Indeed, her prose is lyrical and evocative. Tatty, the Tattooed Lady of the circus and Sonja and Charlotte’s surrogate mother, “slipped a nightgown over her colorful skin, like drawing a shade over a bright landscape,” Malouf writes. In Mr. Fortune Teller’s caravan, “a colony of green caterpillars spun fluffy white cocoons—tiny oval clouds of silk. A single, smaller one whirled a completely different kind of thread: it sparkled bright gold.

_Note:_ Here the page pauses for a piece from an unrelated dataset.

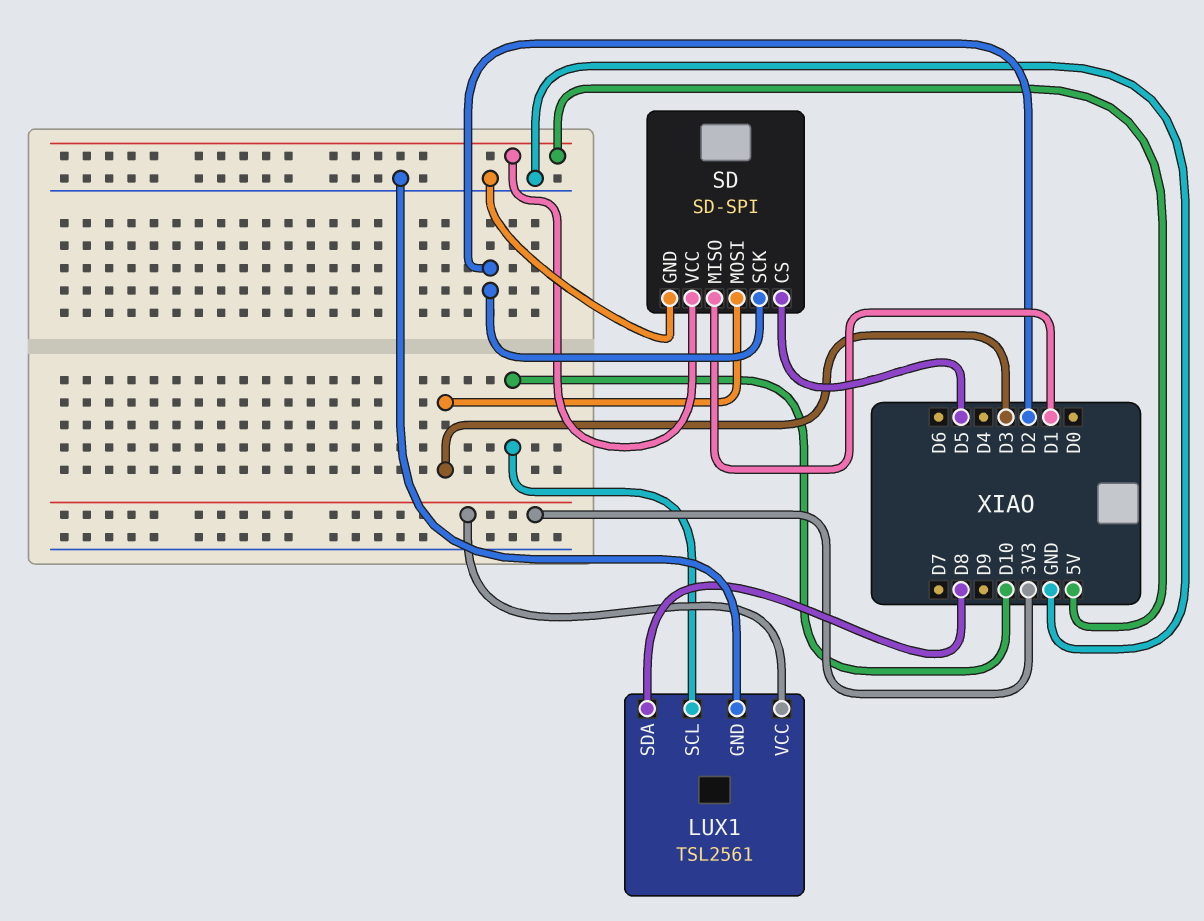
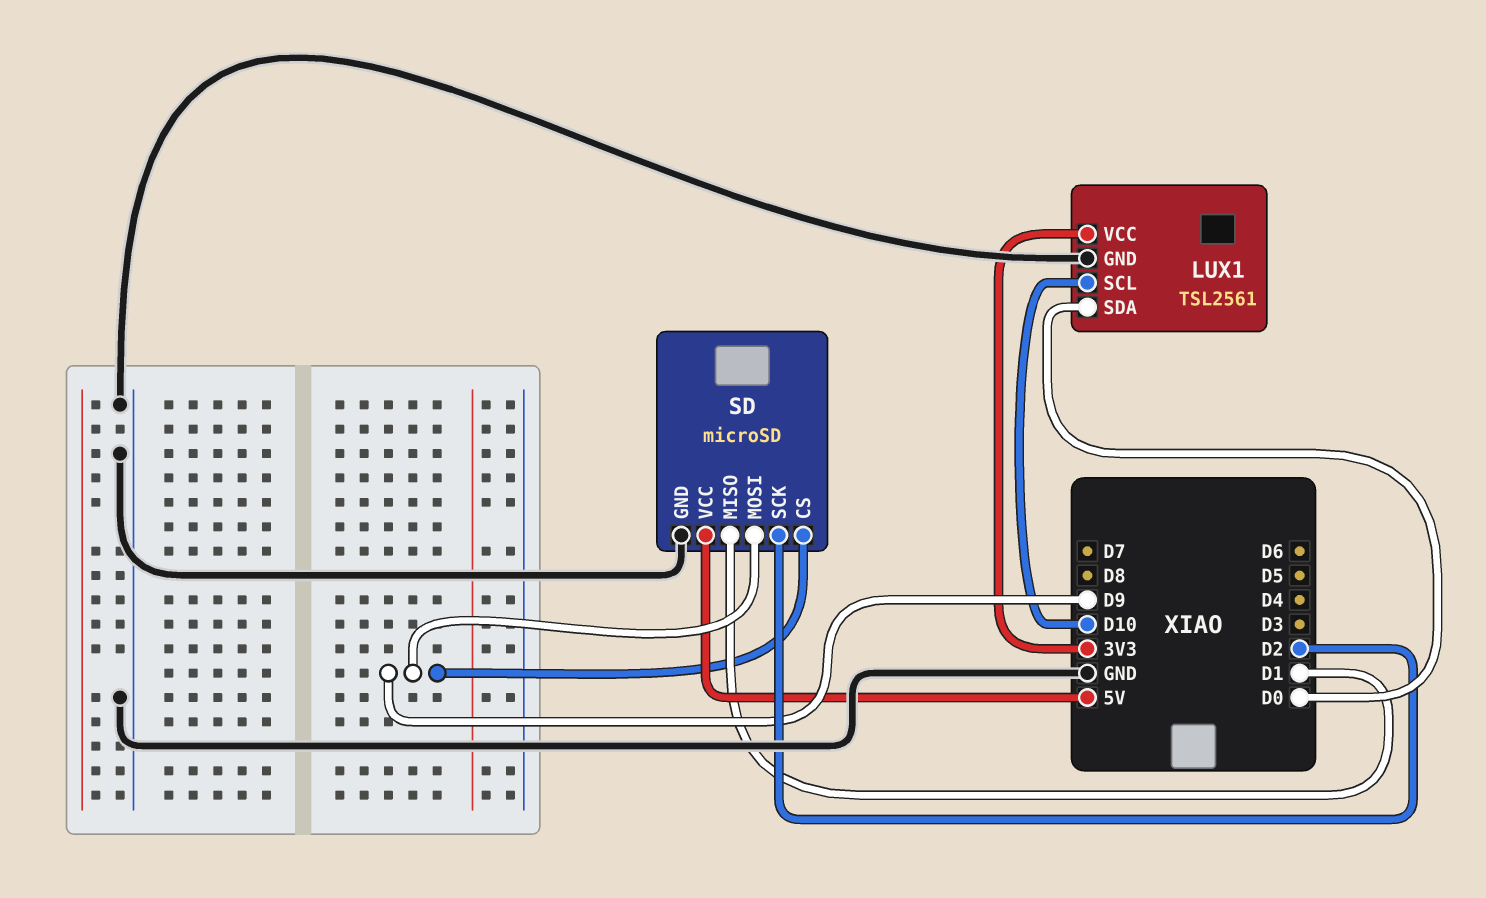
LUX1 pin SDA: D8 -> D0
SD: SD-SPI -> microSD
SD pin CS: D5 -> D9
SD pin MOSI: D3 -> D9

Its cocoon looked like a Turkish slipper.”
Her mother’s mother was illiterate but “an amazing storyteller,” Malouf says. (She is also the subject of a heartbreaking book by al-Shaykh, The Locust and The Bird).
Malouf recalls the tribal tattoos on her grandmother’s hands (Tatty is partially based on her) and visiting her home in Lebanon, where she hosted a revolving door of visitors and friends, “like the characters in the circus,” Malouf says.
At this point in our conversation, it’s clear that almost all of the characters in the book are vaguely inspired by Malouf’s family and friends.
“My brother looks exactly like the bearded lady,” she tells me, pointing to a drawing of “Bea” in the book.
I laugh. She says it wasn’t intentional, which makes me laugh more.
Tarek Malouf, her brother, is known as the cupcake king of London: he founded the wildly popular Hummingbird Bakery in 2004, bringing America’s cupcake craze to the UK.
It is hard not to imagine Malouf and her family in one of Anderson’s films, with their droll characters and vividly decorated sets.
When I ask how she feels about being Anderson’s muse, she squinches her face—the most expressive I’ve seen her in our two-hour conversation.
“I don’t know if he would like people calling me his muse,” she says politely.
“I don’t know what I am, but it’s very nice to be with another artist or creator because you can have a dialogue about what you’re doing. It’s very helpful for both of us.”
The two met eight years ago through mutual friends, around the time Malouf started writing The Trilogy of Two. Malouf has contributed to some of Anderson’s productions: she drew the character sketches featured in "The Grand Budapest Hotel" and designed one of Suzy’s books in "Moonrise Kingdom" (Anderson dedicated the film to Malouf).
Does it bother her that she’s known primarily as Anderson’s partner?
“Not really because I like him,” she says earnestly.
“But I wonder how it will turn out. Will I just be that, or can I become my own person? People want to talk about him and I understand why, though sometimes I feel like, Oh, I guess we’re going to talk about Wes now.
“But I feel very much on his team, and I think he’s very much on my team. We both like history and we love old films and we both like creating worlds. But he doesn’t really do fantastical worlds. His worlds are realistic and of a certain time.”
Malouf is already dreaming up another fantastical world: a second book aimed at young adults. With The Trilogy of Two, she may well get the renown she deserves.